Well at some point I had to mention my favorite comic book, and I guess this is the place to do it. The Legion is a relatively obscure comic about a huge group of super-powered young people from various planets in the United Federation of Planets of the 30th Century. It was created shortly after Superboy (and often guest-starred the lad) so it's approaching its 50th year of publication some time soon.

The majority of people who've even heard of this comic pooh-pooh it because they can't get past some aspects of it that are pretty dated, for instance, the way everybody's name seems to end in "Lad," "Lass," "Boy," or "Damsel" ("Matter-Eater Lad" and "Bouncing Boy" being the most often-cited examples).

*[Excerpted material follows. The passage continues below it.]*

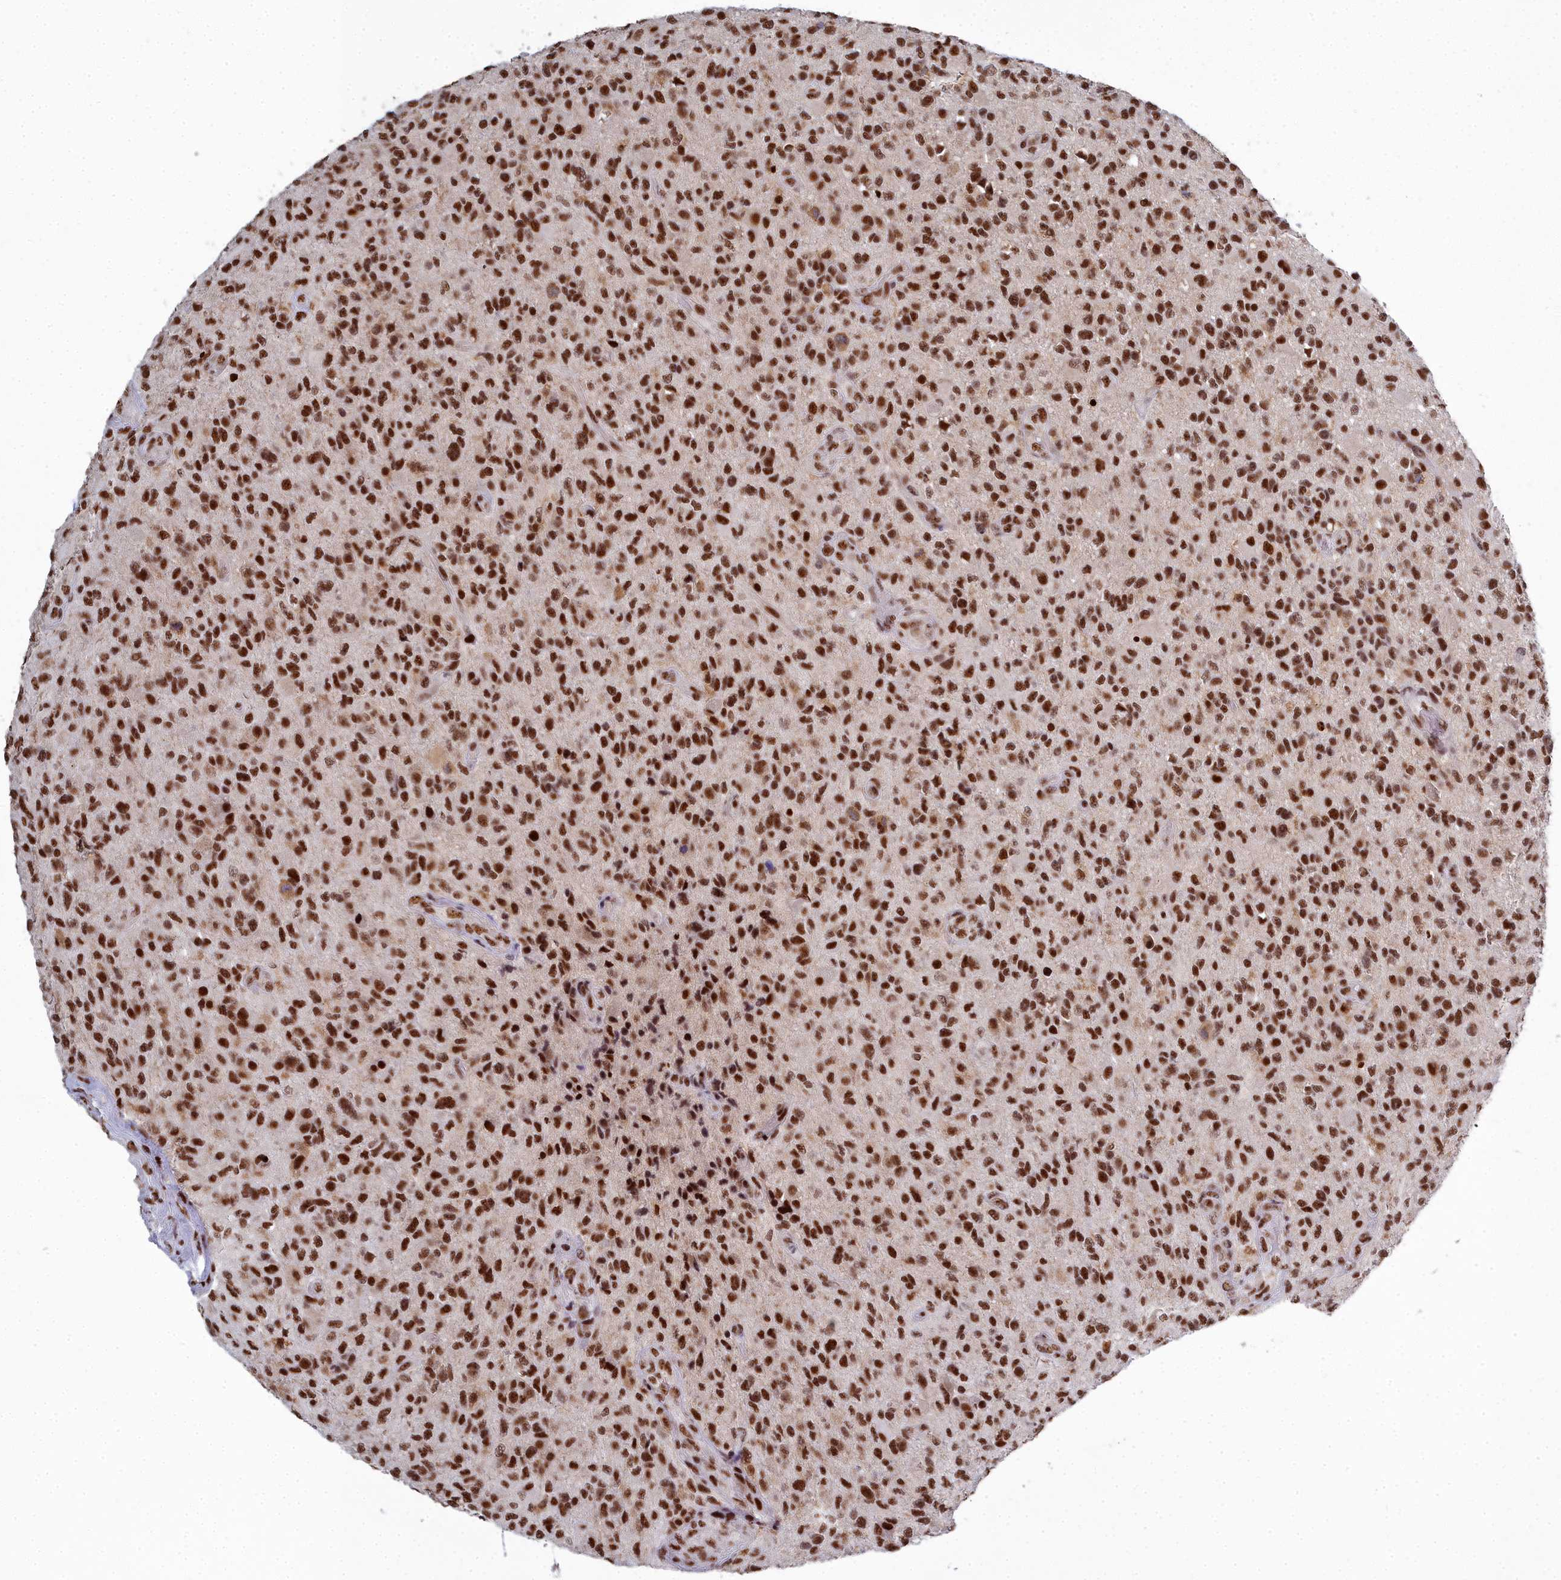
{"staining": {"intensity": "strong", "quantity": ">75%", "location": "nuclear"}, "tissue": "glioma", "cell_type": "Tumor cells", "image_type": "cancer", "snomed": [{"axis": "morphology", "description": "Glioma, malignant, High grade"}, {"axis": "topography", "description": "Brain"}], "caption": "IHC of glioma demonstrates high levels of strong nuclear expression in about >75% of tumor cells.", "gene": "SF3B3", "patient": {"sex": "male", "age": 47}}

But it's worth noting that over the last ten years they've gone through a lot of effort to modernize the comic.

What I like about it is the camaraderie. They endure tragedy and get into the occasional spat, but most of the time they're a bunch of friends who get together and kick the bad guys' butts. The characters are pretty diverse and unique (actually, several much more well-known characters like Wolverine and Colossus are pretty blatant rip-offs of Legionnaires), and after so many years I just feel like I grew up with these people.

As far as the writing and the artwork, well, they've had their share of stinkers of course, but with nearly a half-century under their belts, I have no difficulty citing periods of excellence on both accounts.

This comic book is basically the first place I was ever published; over the last fifteen years, I've had maybe five or six letters printed in their letter-column. Quite a kick, actually, to know that I can wander into any comic store across the country and if I dig hard enough, find something with my name printed on it.

"Wildfire", the dude in the orange and red, being my favorite hero...




Wildfire was a human named Drake Burroughs, who suffered a radiation accident (as so many comic characters do). He was transformed into a being made of pure energy. He can unleash that energy as devastating blasts of heat or radiation. On the other hand, without the orange-and-red containment suit, he is energy without any physical, tangible form -- a formless, weightless "ghost," just an invisible cloud of radioactive particles.

 

Wildfire is a bit of a hothead... and he's always the last person off the battlefield when everyone else retreats. Often a bit reckless, on the other hand he has this spirit of pluck and determination, in the face of hopeless odds, which I really admire.

 

 

 

By Harlan Ellison and Jacek Yerka.

This amazing book paired the renowned American sci-fi and fantasy author with a relatively obscure Polish surrealist painter. Yerka would paint a painting, and Ellison would then write a one-page story inspired by the image. It turned out to be some pretty hot stuff, both visually and narratively. It's a little expensive and hard-to-find, but well worth the effort.

 

 

 

By Alan Moore.

This book put comics on the map as a literary form. The plot is an exercise in what-if-superheroes-were-really-real, but it's filled with so many amazing little humanistic subplots and back-story details that you really feel like you've lived a lifetime on this alternate Earth by the time you're through.

The exquisitely engineered artwork is a kind of homage to the four-color Dick Tracy: simple enough to convey the most idealistic truisms, yet complicated enough to make you feel like you've sifted your fingers through all the alien innards of an extraterrestrial corpse. Everyone who knows about this book/series agrees it's a classic.